Opinión

La consolación del Colombino y el fútbol de toda la vida

Sin la pasión, el fútbol no sería fútbol: sería un show para tuiteros prefabricado y absurdo como, qué sé yo, como un Mundial envuelto en corrupción que se celebrase, pongamos por ejemplo, en Qatar

Aficionados del Cacereño celebran el próximo enfrentamiento con el Real Madrid en la Copa del Rey
Aficionados del Cacereño celebran el próximo enfrentamiento con el Real Madrid en la Copa del ReyJero MoralesAgencia EFE

El microbús de los periodistas avanzaba con dificultad entre la multitud hacia el Juventus Stadium de Turín, que acogía la final de la Europa League de 2014, año de la defensa del título de Sudáfrica 2010. Un compañero de un medio de tirada nacional residente en Madrid, bendita sea su voluntad de agradar, departía con los enviados especiales que seguían al Sevilla en su duelo contra el Benfica. «¿Qué preferís –osó preguntar–, la tercera Copa de la UEFA del Sevilla hoy o el segundo Mundial de España en Brasil?». Angelito. Algún objeto contundente voló sobre su cabeza y los más templados tuvieron que frenar el impulso de otros vehementes que querían tirarlo a la calzada en marcha. Superado el conato de linchamiento, tomó la palabra el veterano portavoz de la prensa local. «Prefiero que el Sevilla gane la tanda de penaltis de la consolación del Trofeo Colombino a que España gane los próximos diez Mundiales». Fin del debate.
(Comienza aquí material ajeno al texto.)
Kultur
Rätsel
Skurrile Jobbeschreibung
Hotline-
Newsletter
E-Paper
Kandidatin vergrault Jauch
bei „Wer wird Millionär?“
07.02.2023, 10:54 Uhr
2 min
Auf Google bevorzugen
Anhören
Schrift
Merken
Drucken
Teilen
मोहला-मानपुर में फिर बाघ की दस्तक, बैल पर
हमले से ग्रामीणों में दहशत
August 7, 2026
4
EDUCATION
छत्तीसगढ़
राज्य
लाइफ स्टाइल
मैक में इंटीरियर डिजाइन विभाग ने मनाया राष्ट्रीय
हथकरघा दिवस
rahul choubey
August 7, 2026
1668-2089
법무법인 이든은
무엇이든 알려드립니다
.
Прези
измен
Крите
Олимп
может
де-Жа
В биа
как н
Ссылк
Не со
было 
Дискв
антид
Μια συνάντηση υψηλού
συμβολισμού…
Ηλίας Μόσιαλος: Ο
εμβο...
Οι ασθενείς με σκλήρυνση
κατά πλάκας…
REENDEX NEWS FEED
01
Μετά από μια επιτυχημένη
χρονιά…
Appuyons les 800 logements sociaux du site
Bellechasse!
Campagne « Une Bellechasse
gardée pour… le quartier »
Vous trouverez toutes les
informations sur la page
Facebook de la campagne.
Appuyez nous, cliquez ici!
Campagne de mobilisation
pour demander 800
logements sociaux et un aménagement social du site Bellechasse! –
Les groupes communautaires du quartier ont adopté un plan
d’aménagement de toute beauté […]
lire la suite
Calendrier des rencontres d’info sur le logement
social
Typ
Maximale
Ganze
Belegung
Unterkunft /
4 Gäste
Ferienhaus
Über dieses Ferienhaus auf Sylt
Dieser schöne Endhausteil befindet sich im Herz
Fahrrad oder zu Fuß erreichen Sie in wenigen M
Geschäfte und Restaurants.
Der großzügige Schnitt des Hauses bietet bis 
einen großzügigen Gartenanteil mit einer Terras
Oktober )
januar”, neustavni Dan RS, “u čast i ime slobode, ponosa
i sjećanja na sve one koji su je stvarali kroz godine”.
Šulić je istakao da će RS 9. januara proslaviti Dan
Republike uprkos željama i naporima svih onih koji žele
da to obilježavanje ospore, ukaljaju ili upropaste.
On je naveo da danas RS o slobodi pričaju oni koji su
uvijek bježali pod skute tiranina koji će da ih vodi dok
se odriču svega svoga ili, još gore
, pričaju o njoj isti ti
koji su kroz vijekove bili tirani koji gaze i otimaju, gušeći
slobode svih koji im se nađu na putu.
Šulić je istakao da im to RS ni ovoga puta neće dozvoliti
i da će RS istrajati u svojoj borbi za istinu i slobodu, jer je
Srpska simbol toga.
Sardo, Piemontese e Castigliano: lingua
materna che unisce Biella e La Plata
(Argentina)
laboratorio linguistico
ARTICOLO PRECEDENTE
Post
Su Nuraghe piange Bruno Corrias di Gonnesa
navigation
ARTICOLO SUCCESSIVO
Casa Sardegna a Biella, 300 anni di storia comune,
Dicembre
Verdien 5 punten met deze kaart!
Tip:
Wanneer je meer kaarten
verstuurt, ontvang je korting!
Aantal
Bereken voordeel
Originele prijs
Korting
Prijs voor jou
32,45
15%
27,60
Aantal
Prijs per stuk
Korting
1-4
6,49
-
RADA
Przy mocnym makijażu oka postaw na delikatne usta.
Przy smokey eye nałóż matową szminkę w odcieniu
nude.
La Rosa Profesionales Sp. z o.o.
En efecto, después de un mes de contemplar los partidos de las selecciones entre cerveza y amigos, entreverando vistazos a la televisión con conversaciones triviales sobre los planes para el puente de la Purísima o los suspensos de los niños, Sevilla recuperó el pasado miércoles por la noche su interés por el balón. Al sevillista se le desbocó el corazón a pique de infarto cuando Machuca, delantero del Juventud de Torremolinos, encaraba a Dmitrovic al cuarto de hora de partido y al bético se le desvaneció la ilusión de ver a su rival enterrado en el barro cuando el canterano Carlos Álvarez marcó el 0-1 a la media hora. Este partido de la segunda eliminatoria de la Copa del Rey nos devolvía el fútbol nuestro de cada día, a la salud de la familia Al-Thani, de Luis Enrique y del tal Infantino, vaya prenda.

Porque es divertido que España gane y nos disgustamos durante los quince o veinte segundos siguientes a su eliminación de cualquier gran campeonato. No digo que no, pero la pena que impide conciliar el sueño y la alegría que se grita por la ventana, a ver si revienta de rabia el vecino que-es-de-los-otros, sólo son alcanzables en el fútbol de verdad, el que obliga a estar cada fin de semana pendiente de un horario, de un ritual si se juega en casa, de un transistor ya devenido en streaming pirateado si toca jugar fuera, del esguince de nuestro delantero centro, de la quinta tarjeta de los centrales del rival y del árbol genealógico completo de ese árbitro que lleva lustros jodiéndonos la vida.

Sin la pasión, que por definición es irracional, el fútbol no sería fútbol: sería un show para tuiteros prefabricado y absurdo como, qué sé yo, como un Mundial envuelto en corrupción que se celebrase pongamos por ejemplo en Qatar.

Por primera vez en tres años, nos disponemos a celebrar una Navidad de las de toda la vida, sin estar pendientes de un test de antígenos, de los cierres perimetrales o de los aforos en los bares. Cuando los historiadores del futuro estudien este periodo convulso del siglo XXI, sin embargo, no se pasmarán por el encierro gregariamente aceptado por ciudadanos, que se decían libres, ni por la elocuente obligatoriedad del tapabocas de turno. Lo realmente anonadante en estos años infaustos es que la Liga, en realidad todas las ligas del mundo, se ha interrumpido para complacer a un sátrapa que tenía el bendito capricho de plantarle en su pueblo una chilaba a Leo Messi.